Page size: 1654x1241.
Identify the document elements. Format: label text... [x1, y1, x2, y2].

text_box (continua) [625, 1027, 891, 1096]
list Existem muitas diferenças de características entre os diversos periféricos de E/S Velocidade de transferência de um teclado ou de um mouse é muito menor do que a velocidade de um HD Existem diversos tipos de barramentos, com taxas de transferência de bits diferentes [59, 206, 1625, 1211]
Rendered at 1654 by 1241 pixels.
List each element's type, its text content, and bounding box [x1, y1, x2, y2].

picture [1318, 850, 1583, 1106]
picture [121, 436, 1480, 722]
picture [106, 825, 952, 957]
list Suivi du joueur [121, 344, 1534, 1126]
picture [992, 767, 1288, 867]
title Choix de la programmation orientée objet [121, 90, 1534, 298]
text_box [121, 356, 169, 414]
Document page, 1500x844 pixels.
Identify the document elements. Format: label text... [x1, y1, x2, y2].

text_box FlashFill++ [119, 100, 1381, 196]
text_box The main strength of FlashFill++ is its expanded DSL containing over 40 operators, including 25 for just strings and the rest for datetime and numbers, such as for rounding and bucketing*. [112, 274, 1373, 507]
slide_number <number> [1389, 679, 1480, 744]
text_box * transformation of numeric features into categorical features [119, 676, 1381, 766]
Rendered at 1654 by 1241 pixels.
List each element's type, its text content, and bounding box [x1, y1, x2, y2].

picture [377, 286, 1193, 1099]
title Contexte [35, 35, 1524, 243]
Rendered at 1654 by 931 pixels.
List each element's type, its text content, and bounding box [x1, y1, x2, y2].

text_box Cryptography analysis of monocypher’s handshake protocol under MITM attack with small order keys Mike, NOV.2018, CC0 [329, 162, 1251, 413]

## Task directions:
Please scale the data from its start through the line containing "text_box (continua) [625, 1027, 891, 1096]", writing out every line of that stretch again and changing only the bounding-box coordinates. Multiply each coordinate by 0.75 and round to a whole number, rounding halves up.

## Problem solution:
Page size: 1654x1241.
Identify the document elements. Format: label text... [x1, y1, x2, y2].

text_box (continua) [469, 770, 668, 822]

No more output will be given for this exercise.